EXERCISE = With the pictures left out, copy the listing below exactly.

SUPPLIED DATA =
━━━━━━━━
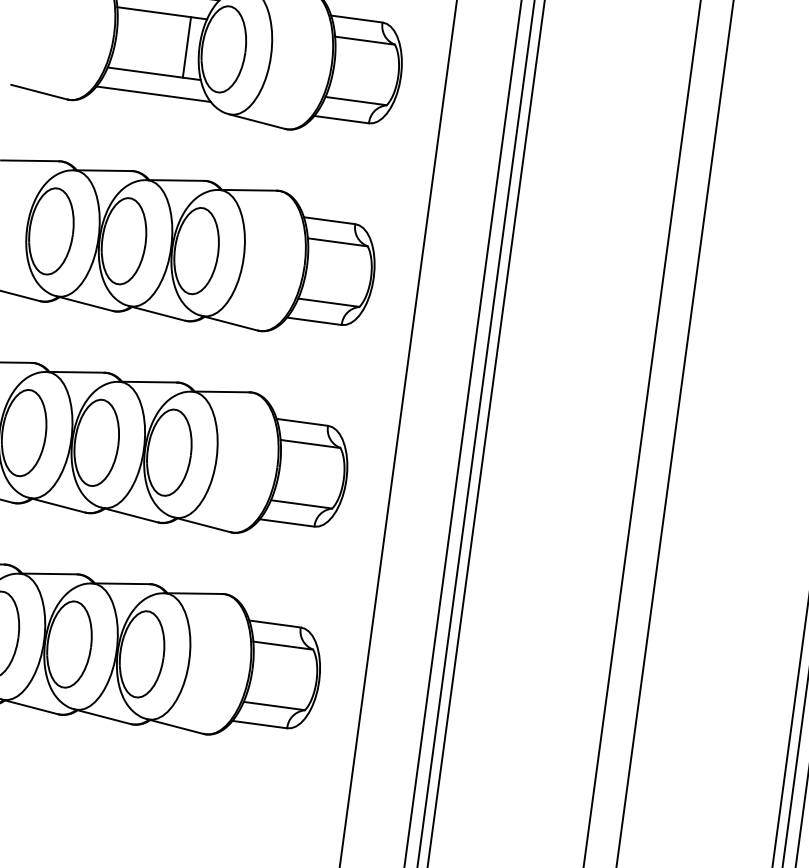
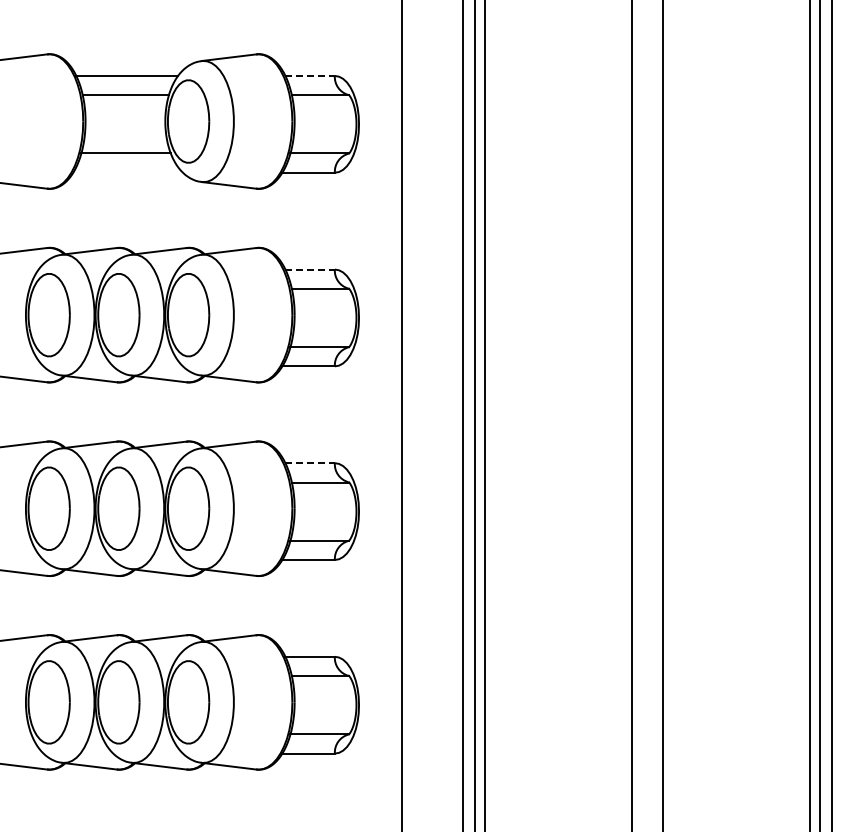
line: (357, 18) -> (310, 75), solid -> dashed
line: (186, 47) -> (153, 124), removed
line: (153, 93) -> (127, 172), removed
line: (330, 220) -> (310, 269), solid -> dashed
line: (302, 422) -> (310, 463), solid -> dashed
━━━━━━━━
COMPLETED EXERCISE =
line: (357, 18) -> (310, 75), solid -> dashed
line: (186, 47) -> (153, 124), removed
line: (153, 93) -> (127, 172), removed
line: (330, 220) -> (310, 269), solid -> dashed
line: (302, 422) -> (310, 463), solid -> dashed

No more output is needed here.